Let $L:C^\infty(E) \rightarrow C^\infty(F)$ be a differential operator.
Let $L^*:C^\infty(F) \rightarrow C^\infty(F)$ be the formal adjoint of $L$ with respect to the $L^2$-inner product on the $L^2$-sections of $E$ and $F$, i.e. $L^*$ satisfies:
$$
\langle L f,g \rangle_{L^2(F)} =
\langle f, L^*g \rangle_{L^2(E)}
$$
for all $f \in C^\infty(E)$, $f \in C^\infty(F)$ with compact support.
Then $L^*$ is again a differential operator and can therefore be applied to all smooth sections of $F$.
Question:
Are all eigenvalues of $L^*L$ acting on smooth sections non-negative?
Here, smooth sections need not be in $L^2$.

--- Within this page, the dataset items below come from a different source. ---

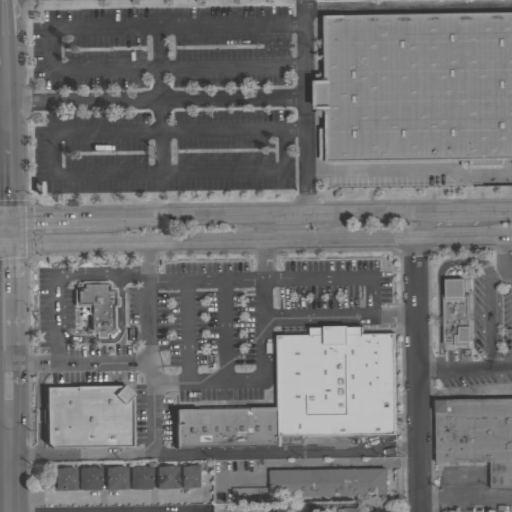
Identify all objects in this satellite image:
road: (408, 8)
road: (100, 26)
road: (156, 63)
road: (7, 70)
road: (230, 70)
building: (415, 86)
building: (417, 88)
road: (156, 101)
road: (304, 107)
road: (104, 133)
road: (158, 137)
road: (408, 173)
road: (231, 175)
road: (10, 179)
road: (9, 210)
road: (446, 212)
road: (493, 212)
road: (361, 213)
road: (286, 214)
road: (182, 215)
road: (53, 216)
road: (5, 217)
traffic signals: (11, 217)
road: (455, 222)
road: (300, 226)
road: (11, 230)
road: (385, 236)
road: (134, 241)
road: (5, 243)
traffic signals: (11, 243)
road: (341, 250)
road: (508, 254)
road: (258, 259)
road: (511, 272)
road: (56, 275)
road: (334, 277)
road: (202, 280)
road: (11, 297)
road: (147, 302)
building: (96, 304)
building: (92, 306)
building: (451, 312)
road: (488, 313)
building: (454, 314)
road: (339, 317)
road: (185, 333)
road: (221, 333)
road: (91, 363)
road: (23, 364)
road: (465, 370)
road: (419, 374)
road: (12, 383)
road: (255, 383)
road: (27, 385)
building: (307, 392)
building: (302, 394)
road: (150, 407)
road: (6, 415)
building: (80, 416)
building: (86, 416)
building: (476, 434)
building: (473, 436)
road: (224, 452)
road: (20, 455)
road: (13, 463)
building: (139, 476)
building: (166, 476)
building: (190, 476)
building: (114, 477)
building: (161, 477)
building: (185, 477)
building: (62, 478)
building: (84, 478)
building: (87, 478)
building: (111, 478)
building: (135, 478)
building: (59, 479)
building: (317, 483)
building: (322, 483)
road: (466, 501)
road: (115, 510)
building: (344, 510)
building: (349, 510)
road: (21, 512)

$L^* L$ acting on $L^2_2(E)$ has only non-negative eigenvalues, because of
$$
\langle L^* L f, f \rangle
=
\langle Lf, Lf \rangle
=
|L f|^2 \geq 0.
$$
But according to what I know, it could be possible that there exists some section $f \in C^\infty(E)$ that is not in $L^2_2(E)$, for example because its $L^2$-integral is infinite, but satisfies $Lf=-f$.
Context about my application:
I am interested in the case where $P$ is a principal bundle over an asymptotically conical manifold, $A$ is an asymptotically flat connection on $P$, and $L=\nabla_A$ on $\operatorname{Ad} P$.
I am also interested only in sections $f \in C^\infty(E)$ which decay at infinity, but they may not decay fast enough to be in $L^2(E)$.
Best Answer
The answer to the question is: No.
Example: take $X=\mathbb{R}$ and $E$ and $F$ to be the trivial bundle over $\mathbb{R}$. Let $L=\frac{d}{dt}$. Then $L^*=-\frac{d}{dt}$ and $L^*L=-\frac{d^2}{dt^2}$, i.e. the operator $L^*L$ is the Laplacian in one dimension.
Let $f(t)=e^{t}$, then $L^*L (f)=-f$, i.e. $f$ is an eigenfunction of $L^*L$ for the negative eigenvalue $-1$.
(The answer to the refined question from "Context about my application" in the original post may still be positive, I don't know that.)